To understand how to beat the odds in gambling, it is important to understand a little about the way the game is designed. In a very simple game of roulette, if you lay bets equal to the odds of the specific number or"line" which is drawn, you win. If you make any other changes like folding or altering the number or line, the amount you can win will decrease. So how does this factor into gambling? It is important to keep in mind that the chances are in favor of the house and that any attempt to alter the odds by means of such tactics as placing bets that are in opposition with the house's odds will increase the amount you stand to lose.
One great example of how gambling can affect your bottom line is the case of prominent British author, Jonathan Swift. Swift trivia will reveal that the very person who is credited with the quote that has become known as the American Thomas Cromwell was in fact, a gambler. On one of his many visits to the infamous gambling enclave of London, Cromwell experienced what many of us call the"caveat emptor." This term called the situation wherein a traveler coming to a new country could be persuaded, perhaps persuaded enough to go ahead and sign whatever contract was being negotiated. Among the terms that was commonly understood in the gaming world in this time period was"the cut". The cut was that the casino's way of saying that they would accept a loss in exchange for a higher commission from the winner of the game.

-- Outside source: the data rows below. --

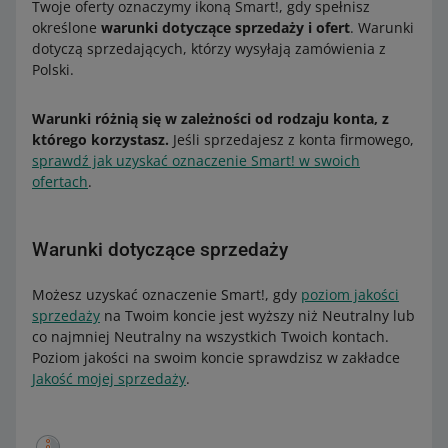
Twoje oferty oznaczymy ikoną Smart!, gdy spełnisz
określone
warunki dotyczące sprzedaży i ofert
. Warunki
dotyczą sprzedających, którzy wysyłają zamówienia z
Polski.
Warunki różnią się w zależności od rodzaju konta, z
którego korzystasz.
Jeśli sprzedajesz z konta firmowego,
sprawdź jak uzyskać oznaczenie Smart! w swoich
ofertach
.
Warunki dotyczące sprzedaży
Możesz uzyskać oznaczenie Smart!, gdy
poziom jakości
sprzedaży
na Twoim koncie jest wyższy niż Neutralny lub
co najmniej Neutralny na wszystkich Twoich kontach.
Poziom jakości na swoim koncie sprawdzisz w zakładce
Jakość mojej sprzedaży
.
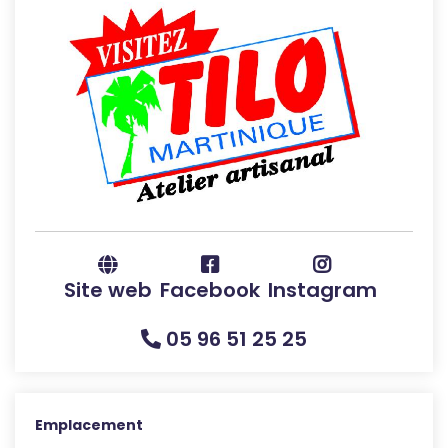
Site web
Facebook
Instagram
05 96 51 25 25
Emplacement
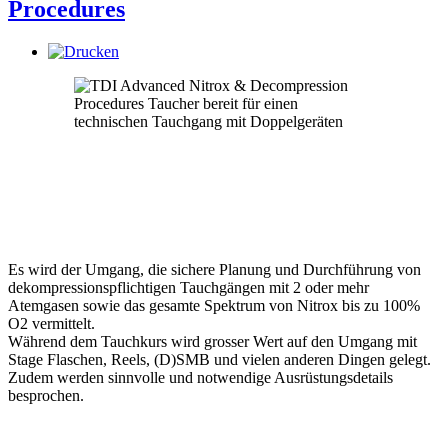
Procedures
Es wird der Umgang, die sichere Planung und Durchführung von
dekompressionspflichtigen Tauchgängen mit 2 oder mehr
Atemgasen sowie das gesamte Spektrum von Nitrox bis zu 100%
O2 vermittelt.
Während dem Tauchkurs wird grosser Wert auf den Umgang mit
Stage Flaschen, Reels, (D)SMB und vielen anderen Dingen gelegt.
Zudem werden sinnvolle und notwendige Ausrüstungsdetails
besprochen.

In the event of the famous quote,"The odds are against the bet," the gambling establishment was shown to be unyielding. Many players tried to deceive the wagers by placing larger bets when the odds were against them. Those players who couldn't discern the facts were frequently either forced out or put in prison. Even though the dilemma of gambling laws and their application were debated by both sides of the debate throughout the years, the American Revolution and the creation of the US Constitution solved the issue once and for all. Today gambling is strictly illegal in america, except in the few states that have legalized sports wagering and have generated state-funded gambling institutions.

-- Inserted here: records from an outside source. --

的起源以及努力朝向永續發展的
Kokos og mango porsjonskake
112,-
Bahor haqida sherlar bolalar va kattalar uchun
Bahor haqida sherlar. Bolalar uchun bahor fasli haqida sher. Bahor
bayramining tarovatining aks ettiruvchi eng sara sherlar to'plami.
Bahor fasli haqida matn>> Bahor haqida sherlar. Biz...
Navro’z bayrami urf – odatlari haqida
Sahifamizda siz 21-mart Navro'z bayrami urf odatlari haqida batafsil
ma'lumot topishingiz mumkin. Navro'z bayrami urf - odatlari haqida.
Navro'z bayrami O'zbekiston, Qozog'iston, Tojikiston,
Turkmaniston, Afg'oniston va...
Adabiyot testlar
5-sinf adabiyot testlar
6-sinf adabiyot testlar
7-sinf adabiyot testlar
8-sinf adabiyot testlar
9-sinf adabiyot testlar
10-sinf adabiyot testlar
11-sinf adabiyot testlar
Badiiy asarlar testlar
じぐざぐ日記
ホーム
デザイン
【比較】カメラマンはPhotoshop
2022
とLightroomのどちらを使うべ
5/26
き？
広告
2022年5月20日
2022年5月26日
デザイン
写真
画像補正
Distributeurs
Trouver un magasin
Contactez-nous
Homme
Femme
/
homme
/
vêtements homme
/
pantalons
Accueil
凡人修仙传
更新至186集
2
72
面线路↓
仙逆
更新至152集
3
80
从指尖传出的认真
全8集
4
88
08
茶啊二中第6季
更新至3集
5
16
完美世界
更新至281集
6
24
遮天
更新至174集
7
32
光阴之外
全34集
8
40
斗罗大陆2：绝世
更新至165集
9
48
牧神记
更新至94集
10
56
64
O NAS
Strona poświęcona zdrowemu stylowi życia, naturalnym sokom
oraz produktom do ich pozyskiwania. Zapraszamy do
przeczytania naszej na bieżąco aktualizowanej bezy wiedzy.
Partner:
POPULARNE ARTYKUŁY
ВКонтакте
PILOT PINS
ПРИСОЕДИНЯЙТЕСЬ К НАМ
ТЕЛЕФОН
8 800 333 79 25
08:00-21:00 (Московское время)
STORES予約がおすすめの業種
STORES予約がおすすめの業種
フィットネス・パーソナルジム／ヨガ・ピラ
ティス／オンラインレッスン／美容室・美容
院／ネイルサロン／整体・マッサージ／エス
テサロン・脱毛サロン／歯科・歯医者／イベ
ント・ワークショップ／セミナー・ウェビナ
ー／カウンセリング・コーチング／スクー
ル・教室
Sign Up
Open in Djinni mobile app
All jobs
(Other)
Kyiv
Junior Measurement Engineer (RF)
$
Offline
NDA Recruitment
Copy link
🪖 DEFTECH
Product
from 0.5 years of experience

Many Muslim gamblers in Las Vegas and other gambling cities around the world feel that America is despised by their fellow players that are Muslim. This is based on the fact that America supposedly stands for freedom and democracy, while their own gaming establishments present an obvious symbol of unearned wealth. Additionally, many Muslims fear that all gambling, even in a country such as the United States, is a symbol of Western decadence and depravation. Overall, the attitude of the American majority towards gambling appears to boil down to one question: Is America prepared for shariah?
For many non-gamers, the answer would be no. While some non-gamers would express concern over gambling, the overwhelming majority would dismiss it out of hand. This is most likely because gaming seems so banal. Few Americans consider it to be a problem, so the idea that gaming is a pathology worthy of a law or even a solution seems absurd. This attitude is understandable, but if you look deeper, you will see that the root of the problem really lies inside America, instead of with the gamers.

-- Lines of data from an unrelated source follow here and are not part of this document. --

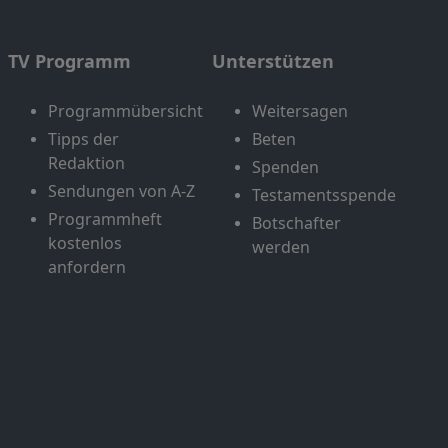
TV Programm
Unterstützen
Programmübersicht
Weitersagen
Tipps der
Beten
Redaktion
Spenden
Sendungen von A-Z
Testamentsspende
Programmheft
Botschafter
kostenlos
werden
anfordern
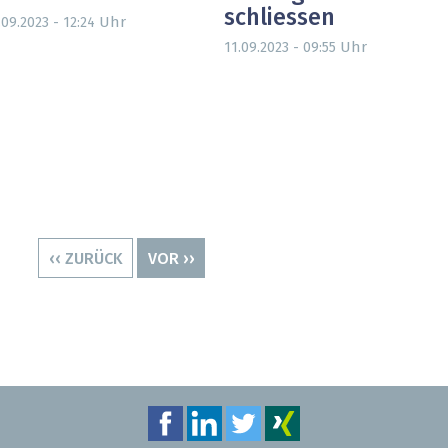
schliessen
Uhr
.09.2023 - 12:24
Uhr
11.09.2023 - 09:55
VORHERIGE
‹‹ ZURÜCK
NÄCHSTE
VOR ››
SEITE
SEITE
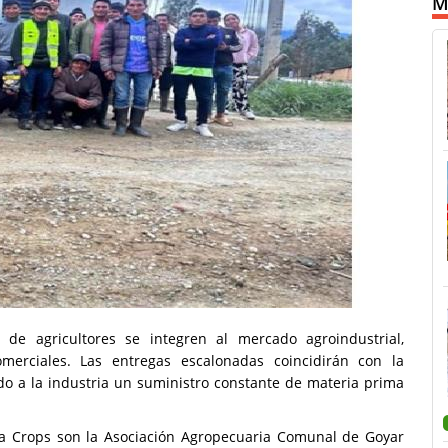
M
de agricultores se integren al mercado agroindustrial,
omerciales. Las entregas escalonadas coincidirán con la
do a la industria un suministro constante de materia prima
nka Crops son la Asociación Agropecuaria Comunal de Goyar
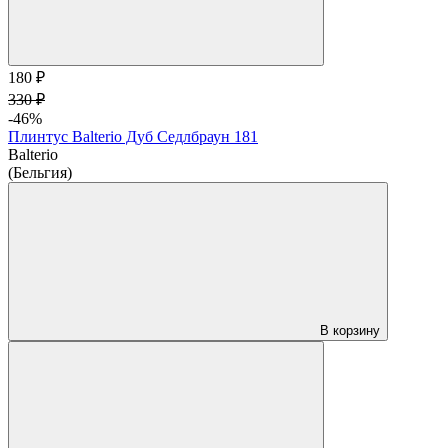
180 ₽
330 ₽
-46%
Плинтус Balterio Дуб Седлбраун 181
Balterio
(Бельгия)
В корзину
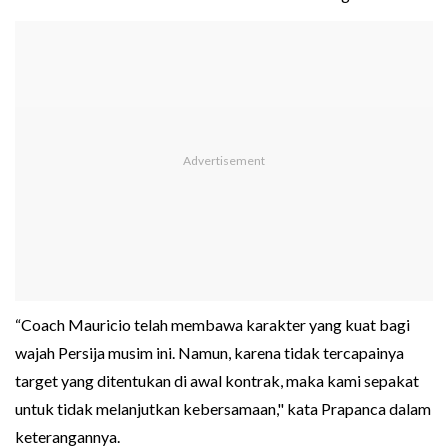
“Coach Mauricio telah membawa karakter yang kuat bagi
wajah Persija musim ini. Namun, karena tidak tercapainya
target yang ditentukan di awal kontrak, maka kami sepakat
untuk tidak melanjutkan kebersamaan," kata Prapanca dalam
keterangannya.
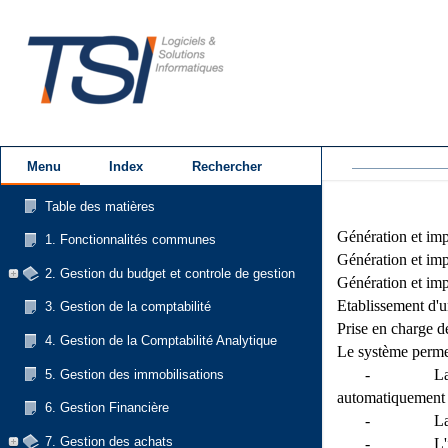
8. Gestion des 
Menu
Index
Rechercher
Table des matières
Génération et impr
1. Fonctionnalités communes
Génération et imp
2. Gestion du budget et controle de gestion  
Génération et imp
Etablissement d'u
3. Gestion de la comptabilité
Prise en charge d
4. Gestion de la Comptabilité Analytique
Le système permet
- La génération 
5. Gestion des immobilisations
automatiquement de
6. Gestion Financière
- La création de
7. Gestion des achats
- L'imputation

The actual problem with American society, and the real reason why so many Americans are against gaming, is based in the fact that most of them are reluctant to acknowledge that gambling is a problem. The refusal to accept that gambling is a problem forces gamblers to be in an unnatural position, where they need to either choose to gamble more to relieve feelings of anxiety or to withdraw from playing altogether. Gambling, which seems to be such an important part of everyday life, is often removed from these situations. Gamblers are consequently forced to find other ways to"alleviate feelings of stress".
For Muslim Americans, this situation is even more problematic. Although Islam doesn't prohibit gaming, most Protestants see gambling as a source of riches for non-Muslims, particularly in areas such as Las Vegas. Thus, many Protestants feel that all gamblers, Muslim or not, are guilty of unearned wealth. This means that all Muslims are poor and must therefore stop playing because they are thieves and profiteers. By this logic, all Muslims should immediately resign their posts at all government agencies and mosques and join the army of Islamic resistance against America and the Jews.